The Exxon Valdez oil tanker remains permanently barred from Prince William Sound after a federal court judge upheld provisions in the Oil Pollution Act of 1990 that prohibits the ship from returning to the waters it once fouled.
U.S. District Judge H. Russel Holland ruled earlier this month that Exxon, whose shipping subsidiary is called SeaRiver Maritime, knew about the restrictive provision in 1991. That's the year the oil company signed papers to settle civil and criminal lawsuits from the state and federal governments following the 1989 spill of 11 million gallons of oil into the Sound.
Holland wrote that Exxon should have raised its concern before signing the settlement papers, in which the government dropped its claims, the oil company agreed to pay the governments $1 billion, and both sides agreed it was the end of litigation stemming from the spill.
''The release was sufficiently clear and SeaRiver knowingly, voluntarily, and intelligently waived its right to challenge'' the part of the act that prohibited the tanker from returning to the Sound, Holland wrote.
''When parties reach an amicable settlement, as SeaRiver and the government did, it reflects their decision to bargain for 'total peace' putting an end to the complex dispute and expensive litigation between the parties,'' he wrote.
SeaRiver Maritime spokesman Art Stephan said the company has not decided whether it will appeal Holland's ruling. However, the company filed a motion immediately after the June 4 ruling that asked the judge to reconsider or alter his decision.
''There has been no decision beyond going with the motion,'' he said.
Exxon's attorneys had argued that the clause in the act that prohibited the tanker's return was unconstitutional and was unfairly directed only at the former tanker, the Exxon Valdez, which has been renamed the SeaRiver Mediterranean.

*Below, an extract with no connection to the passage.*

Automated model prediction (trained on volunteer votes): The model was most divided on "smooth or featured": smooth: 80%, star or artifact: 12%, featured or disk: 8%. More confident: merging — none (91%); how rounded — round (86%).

The ship has been operating in the Mediterranean Sea since 1990 and company officials said no decisions have been made about bringing the ship back to Alaska.

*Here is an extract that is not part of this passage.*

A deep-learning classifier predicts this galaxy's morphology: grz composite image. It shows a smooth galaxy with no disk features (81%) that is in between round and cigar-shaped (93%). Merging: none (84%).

The Oil Pollution Act had been under consideration for 10 years when Exxon's tanker spilled its oil.
''The public outcry, in response to the Exxon Valdez spill and to other oil spills that also occurred that year, finally led to its enactment in 1990,'' Holland wrote.
Section 5007 is one of several in the law enacted specifically to protect the Sound. The clause says in part, ''tank vessels that have spilled more than 1 million gallons of oil into the marine environment after March 22, 1989, are prohibited from operating on the navigable waters of Prince William Sound.'' The Exxon Valdez ran aground on Bligh Reef on March 24, 1989.
Holland pointed out that the clause was added during a meeting of a conference committee that was considering the final bill.
''This was contrary to the usual congressional procedure since new additions to a bill are not normally allowed in conference,'' Holland wrote. At the time the law was enacted, the Exxon Valdez was the only ship that fit the description. Since then, four other ships have joined the Exxon Valdez ''with this dubious distinction,'' Holland wrote. But the other ships were left inoperable or were not U.S. vessels, therefore, the Exxon Valdez ''is still the only ship to be barred'' from the Sound by the law.